Spearheading the project is Ben Haden, the Commission’s Director of Research and Statistics, and he detailed his reflections on the pilot’s first-stage developments, which will be critical in establishing how data and statistics are gathered for UK gambling.
He underlined that the pilot marks a ‘significant moment’, moving the Commission from thinking ‘what we should do?’ – to taking positive steps to make change.
“We are looking to modernise the questionnaire, increase frequency and flexibility so we can understand and respond to changes better and faster,” Haden remarked on the pilot’s mandate.
“It is all about continuing to improve the statistics we rely on to make decisions and demonstrate our impact.”
Phase-1 of the pilot has focused on how new methodologies will impact the results of previous approaches. The assessment and reflection of previous UK gambling research methods are required prior to the start of the pilot’s ‘experimental phase’ in 2022.
Haden has welcomed the oversight of the NatCen Consortium, in helping the Commission develop and expand new research methodologies. The UKGC has previously worked with the NatCen social research unit to evaluate the credit card wagering ban enforced as of April 2020.
Leading the pilot’s development, Haden acknowledged that “we won’t have all the good ideas, the right experience or the varied perspectives that will help us with the tricky challenges and the difficult trade-offs that we have ahead to get to an accessible, expansive questionnaire (that isn’t too long)”.
The Commission’s research unit will therefore continue to engage widely with stakeholders.

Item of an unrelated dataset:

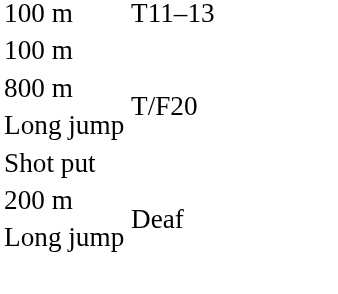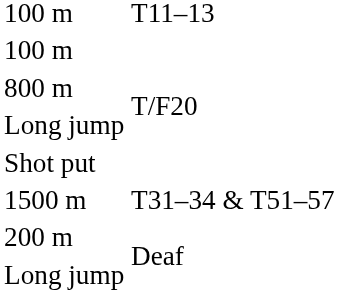+ row: 1500 m | T31–34 & T51–57
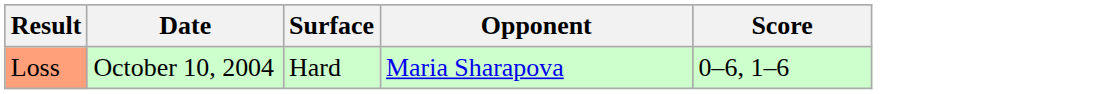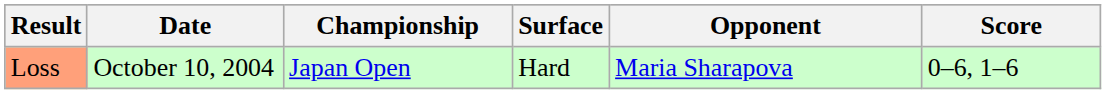+ column: Championship | Japan Open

A series of workshops was launched to gather critical feedback from academics, policy partners, industry representatives and those with lived experience of gambling harms.
Workshop feedback reflected a common concern of the balancing act required to settle information gathered by questionnaire – “seeing where it could help answer some questions and where we need to recognise that it would be better to get information from different sources”.
Furthermore, the UKGC’s research unit has gathered helpful perspectives by questions raised on product complexities and player’s personal preferences “such as in-play; how we capture respondent feelings about their play – positive and negative; and how we ensure the questions are as relevant for everyone”.
Haden concluded his notice, by reminding all relevant stakeholders to participate in the NatCen measuring gambling prevalence survey, where they will be able submit their individual perspectives – “no one has all the answers but I’m sure you’ll have something that someone else hasn’t thought of”.